> **Your instructions**
Filter the entries that follow, copying every line in which the word "elbow" appears.

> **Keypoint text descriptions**
-- Opening Marker --
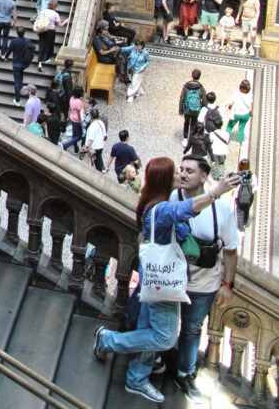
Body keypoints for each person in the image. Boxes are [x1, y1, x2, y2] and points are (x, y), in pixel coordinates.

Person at [93, 158, 244, 403]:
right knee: (164, 336)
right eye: (177, 172)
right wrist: (216, 192)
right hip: (165, 280)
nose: (180, 175)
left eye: (186, 171)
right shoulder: (162, 208)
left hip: (161, 277)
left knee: (149, 327)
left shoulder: (158, 202)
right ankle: (108, 340)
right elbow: (183, 212)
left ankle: (136, 378)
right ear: (165, 181)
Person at [170, 156, 241, 398]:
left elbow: (230, 251)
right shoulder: (172, 197)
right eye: (181, 169)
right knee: (164, 323)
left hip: (203, 284)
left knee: (191, 328)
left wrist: (227, 284)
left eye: (189, 171)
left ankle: (185, 373)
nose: (183, 174)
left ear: (203, 177)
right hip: (171, 279)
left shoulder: (222, 210)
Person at [6, 26, 36, 98]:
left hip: (16, 64)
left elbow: (9, 51)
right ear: (24, 33)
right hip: (24, 63)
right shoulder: (27, 40)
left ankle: (17, 99)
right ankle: (20, 87)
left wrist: (6, 57)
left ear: (17, 33)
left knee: (17, 81)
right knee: (21, 76)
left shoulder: (14, 41)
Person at [33, 0, 62, 67]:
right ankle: (46, 58)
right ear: (55, 7)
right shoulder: (55, 14)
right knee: (49, 45)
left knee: (41, 45)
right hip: (51, 31)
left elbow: (38, 19)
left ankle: (39, 62)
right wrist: (66, 21)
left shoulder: (43, 11)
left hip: (43, 29)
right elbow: (60, 24)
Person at [180, 69, 206, 141]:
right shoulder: (200, 87)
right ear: (199, 77)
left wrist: (181, 110)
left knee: (186, 123)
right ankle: (191, 139)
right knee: (194, 124)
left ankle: (185, 139)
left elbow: (182, 98)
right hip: (196, 110)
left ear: (192, 75)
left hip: (187, 109)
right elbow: (204, 100)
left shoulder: (186, 86)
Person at [125, 38, 152, 103]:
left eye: (138, 45)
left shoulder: (145, 53)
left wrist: (144, 66)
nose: (137, 47)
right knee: (135, 80)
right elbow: (126, 50)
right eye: (136, 45)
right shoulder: (134, 49)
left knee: (134, 82)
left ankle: (130, 96)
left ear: (142, 45)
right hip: (132, 68)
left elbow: (148, 61)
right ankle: (139, 91)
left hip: (139, 70)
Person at [86, 107, 109, 172]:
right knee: (99, 158)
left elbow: (91, 139)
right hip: (100, 146)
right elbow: (104, 135)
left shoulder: (92, 126)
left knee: (95, 161)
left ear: (91, 116)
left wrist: (86, 147)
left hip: (94, 147)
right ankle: (103, 170)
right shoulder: (101, 123)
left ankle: (100, 172)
-- Closing Marker --
> **Expected answer**
right elbow: (183, 212)
left elbow: (230, 251)
left elbow: (9, 51)
left elbow: (38, 19)
right elbow: (60, 24)
left elbow: (182, 98)
right elbow: (204, 100)
right elbow: (126, 50)
left elbow: (148, 61)
left elbow: (91, 139)
right elbow: (104, 135)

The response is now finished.